Задача:
Ответьте на три вопроса по исходному фрагменту, приведенному ниже.
(a) Какую природу, согласно фрагменту, имеют аксиомы?
(b) Как между собой соотносятся образ и концепт?
(c) Каким путем, согласно цитате из Маркса и Энгельса, можно установить предпосылки?

Исходный фрагмент:
########################################

Аксиомы имеют не логическую, а имажинативную, образную природу. Мы исходим из того, что в основе любого социологического (и, вероятно, не только социологического) исследования лежит имплицитный образ изучаемого объекта. Имплицитные образы предпосланы концептуальным определениям и составляют их «твердое ядро», между собой образ и концепт соотносятся как аксиоматический и теорематический уровни знания.

Образы носят дологический и контингентный характер. С этим тезисом, по всей видимости, не согласились бы классики марксизма, для которых

предпосылки… не произвольны, они – не догмы; это действительные предпосылки, от которых можно отвлечься только в воображении… Это – действительные индивиды, их деятельность и материальные условия их жизни, как те, которые они находят уже готовыми, так и те, которые созданы их собственной деятельностью. Таким образом, предпосылки эти можно установить чисто эмпирическим путем [Маркс, Энгельс 1955].

########################################

Выдержка из материала:
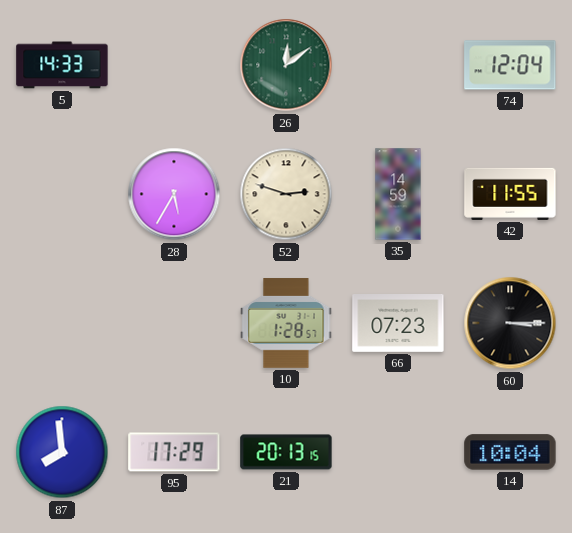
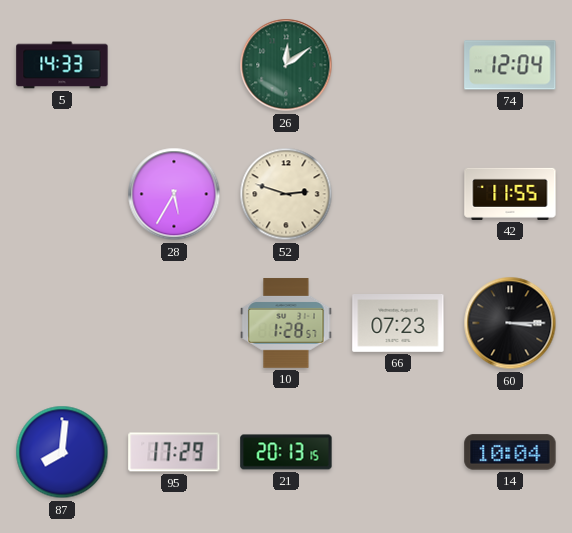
35: 14:59 -> none
87: 7:59 -> 8:01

########################################

Решение ниже:
(a) Не логическую, а имажинативную, образную.
(b) Как аксиоматический и теорематический уровни знания.
(c) Чисто эмпирическим путем.